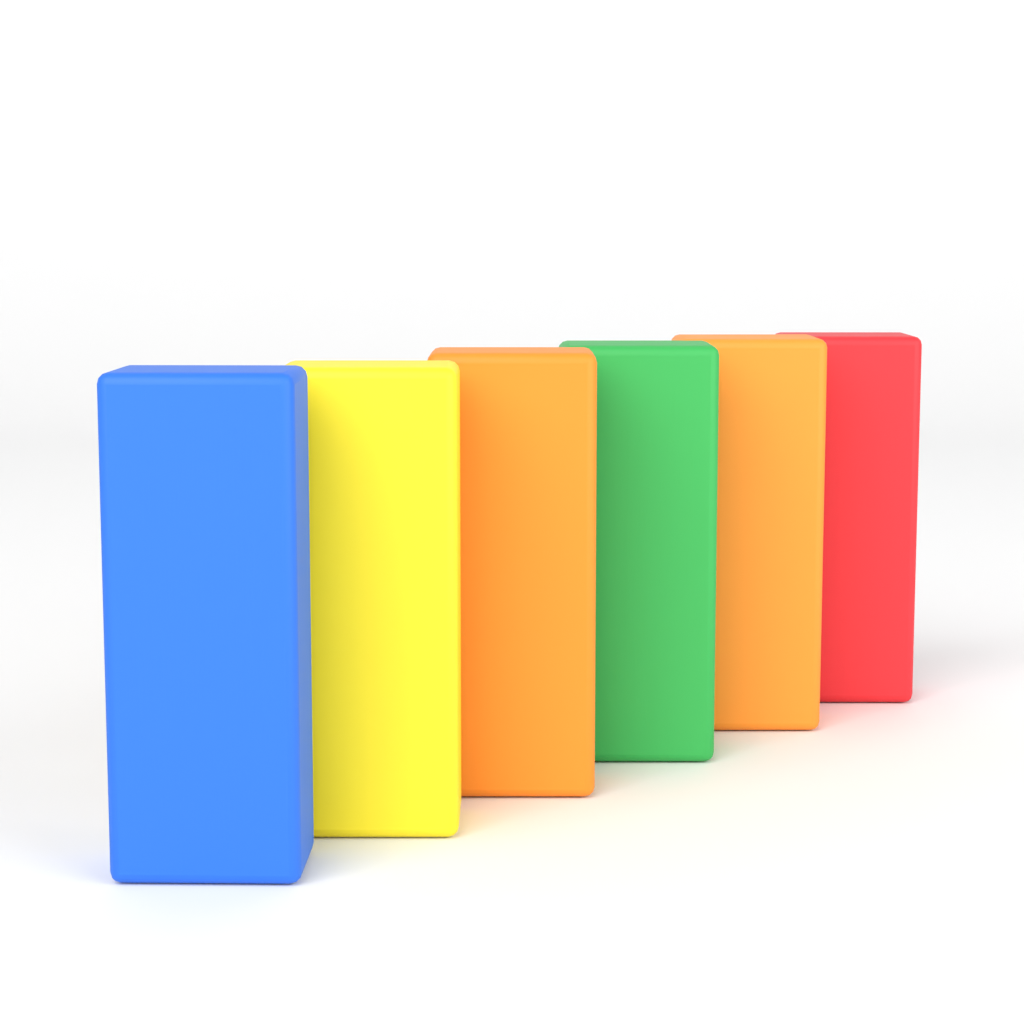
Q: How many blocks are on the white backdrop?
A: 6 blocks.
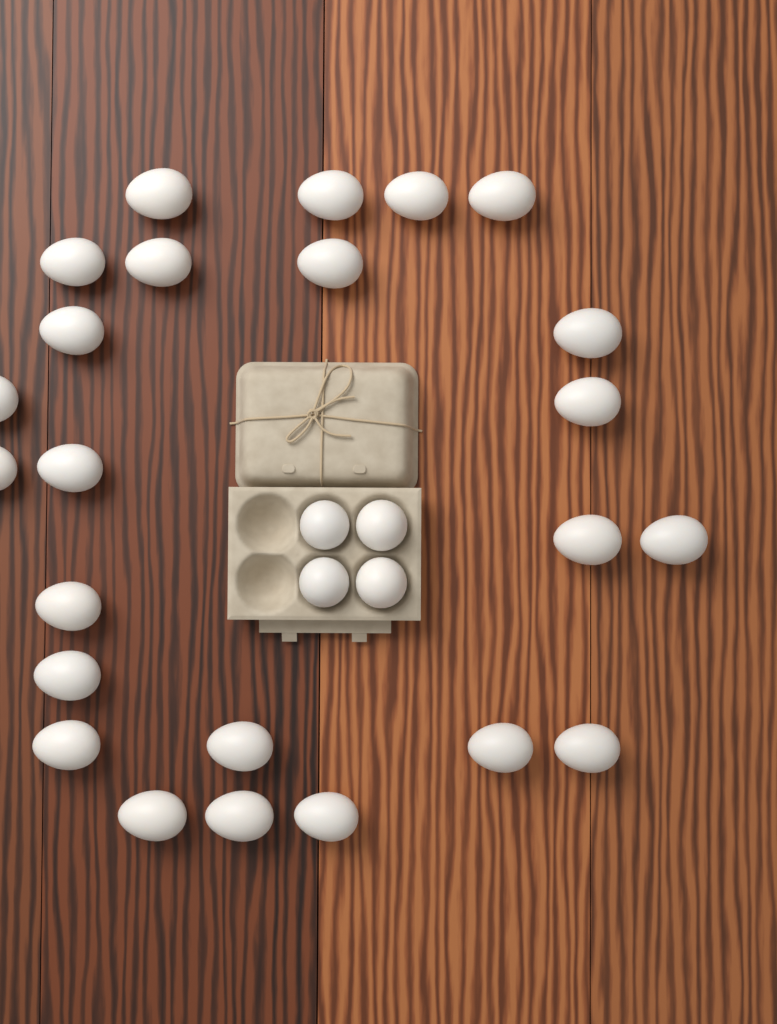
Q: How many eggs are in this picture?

=-=-=

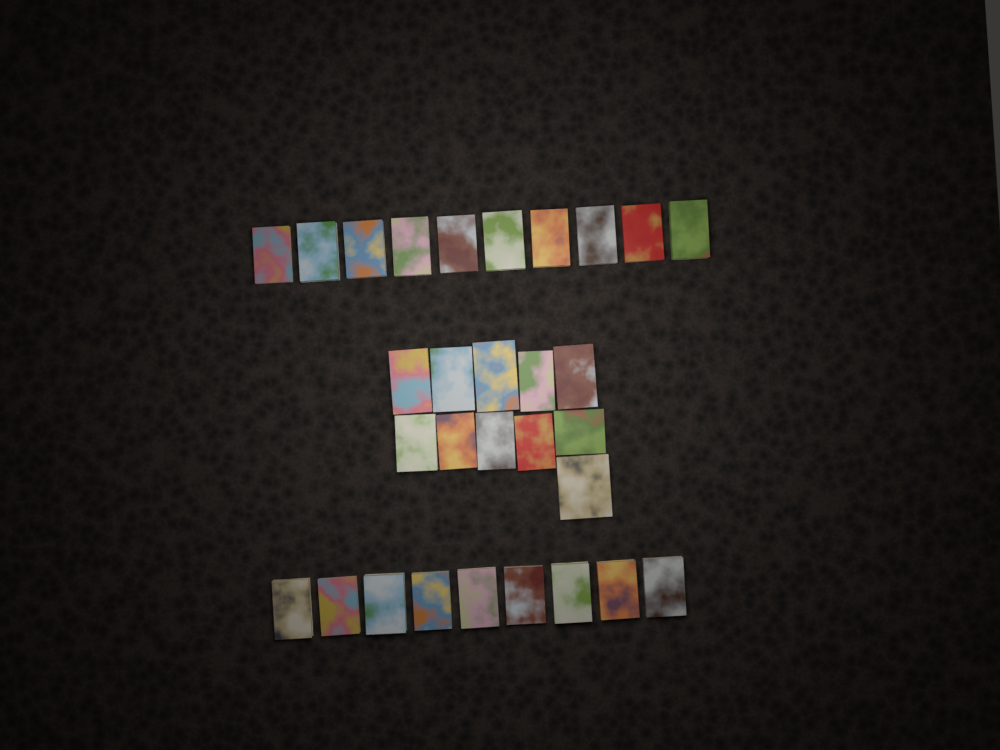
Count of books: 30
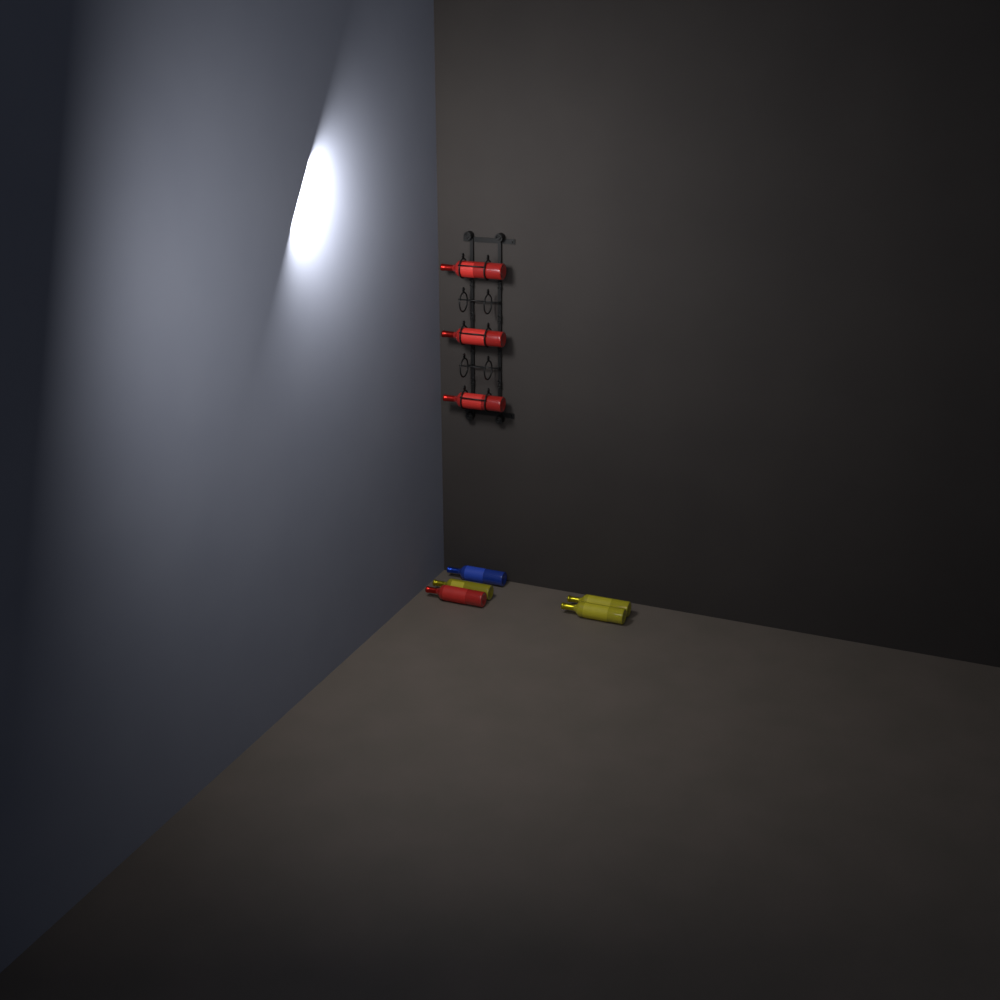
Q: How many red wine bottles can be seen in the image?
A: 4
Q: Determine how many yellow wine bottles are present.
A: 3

=-=-=

Extract unchanged the stretch of the data from the line containing "Q: How many blocks are on the white backdrop?" through the line containing "Q: How many eggs are in this picture?", and omit the pictures from your answer.

* _Written solution_
Q: How many blocks are on the white backdrop?
A: 6 blocks.
Q: How many eggs are in this picture?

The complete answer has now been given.